Spark is a unified analytics engine for large-scale data processing. It provides high-level APIs in Scala, Java, Python, and R, and an optimized engine that supports general computation graphs for data analysis. It also supports a rich set of higher-level tools including Spark SQL for SQL and DataFrames, MLlib for machine learning, GraphX for graph processing, and Structured Streaming for stream processing.

https://spark.apache.org/

Jenkins Build AppVeyor Build PySpark Coverage

Online Documentation

You can find the latest Spark documentation, including a programming guide, on the project web page. This README file only contains basic setup instructions.

Building Spark

Spark is built using Apache Maven. To build Spark and its example programs, run:

./build/mvn -DskipTests clean package

(You do not need to do this if you downloaded a pre-built package.)

More detailed documentation is available from the project site, at "Building Spark".

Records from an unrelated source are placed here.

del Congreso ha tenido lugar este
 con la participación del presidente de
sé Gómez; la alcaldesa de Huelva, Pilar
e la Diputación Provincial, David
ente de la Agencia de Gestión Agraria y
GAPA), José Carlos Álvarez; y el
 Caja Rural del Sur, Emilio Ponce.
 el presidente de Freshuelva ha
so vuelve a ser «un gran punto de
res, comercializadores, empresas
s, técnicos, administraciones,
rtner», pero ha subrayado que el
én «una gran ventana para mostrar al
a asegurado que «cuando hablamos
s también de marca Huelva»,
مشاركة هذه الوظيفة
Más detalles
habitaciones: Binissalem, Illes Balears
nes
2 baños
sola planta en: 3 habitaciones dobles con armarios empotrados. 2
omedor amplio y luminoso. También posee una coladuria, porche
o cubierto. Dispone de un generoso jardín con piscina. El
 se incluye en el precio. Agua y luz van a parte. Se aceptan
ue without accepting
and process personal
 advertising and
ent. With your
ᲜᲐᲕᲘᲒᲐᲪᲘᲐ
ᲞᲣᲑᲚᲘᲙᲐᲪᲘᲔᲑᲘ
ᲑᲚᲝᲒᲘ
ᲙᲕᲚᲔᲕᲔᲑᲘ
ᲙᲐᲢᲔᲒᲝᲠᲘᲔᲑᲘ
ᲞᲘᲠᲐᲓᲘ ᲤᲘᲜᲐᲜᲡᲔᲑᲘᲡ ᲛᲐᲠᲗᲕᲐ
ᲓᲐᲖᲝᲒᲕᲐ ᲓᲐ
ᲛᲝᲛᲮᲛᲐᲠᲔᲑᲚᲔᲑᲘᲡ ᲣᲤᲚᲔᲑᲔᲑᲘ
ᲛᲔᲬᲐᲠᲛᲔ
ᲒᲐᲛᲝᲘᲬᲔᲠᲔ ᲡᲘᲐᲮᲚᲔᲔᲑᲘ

For general development tips, including info on developing Spark using an IDE, see "Useful Developer Tools".

Interactive Scala Shell

The easiest way to start using Spark is through the Scala shell:

./bin/spark-shell

Try the following command, which should return 1,000,000,000:

scala> spark.range(1000 * 1000 * 1000).count()

Interactive Python Shell

Alternatively, if you prefer Python, you can use the Python shell:

./bin/pyspark

And run the following command, which should also return 1,000,000,000:

>>> spark.range(1000 * 1000 * 1000).count()

Example Programs

Spark also comes with several sample programs in the examples directory. To run one of them, use ./bin/run-example <class> [params]. For example:

./bin/run-example SparkPi

will run the Pi example locally.

You can set the MASTER environment variable when running examples to submit examples to a cluster. This can be a mesos:// or spark:// URL, "yarn" to run on YARN, and "local" to run locally with one thread, or "local[N]" to run locally with N threads. You can also use an abbreviated class name if the class is in the examples package. For instance:

MASTER=spark://host:7077 ./bin/run-example SparkPi

Many of the example programs print usage help if no params are given.

Running Tests

Testing first requires building Spark. Once Spark is built, tests can be run using:

./dev/run-tests

Please see the guidance on how to run tests for a module, or individual tests.

There is also a Kubernetes integration test, see resource-managers/kubernetes/integration-tests/README.md

A Note About Hadoop Versions

Spark uses the Hadoop core library to talk to HDFS and other Hadoop-supported storage systems. Because the protocols have changed in different versions of Hadoop, you must build Spark against the same version that your cluster runs.

Please refer to the build documentation at "Specifying the Hadoop Version and Enabling YARN" for detailed guidance on building for a particular distribution of Hadoop, including building for particular Hive and Hive Thriftserver distributions.

Configuration

Please refer to the Configuration Guide in the online documentation for an overview on how to configure Spark.

Contributing

Please review the Contribution to Spark guide for information on how to get started contributing to the project.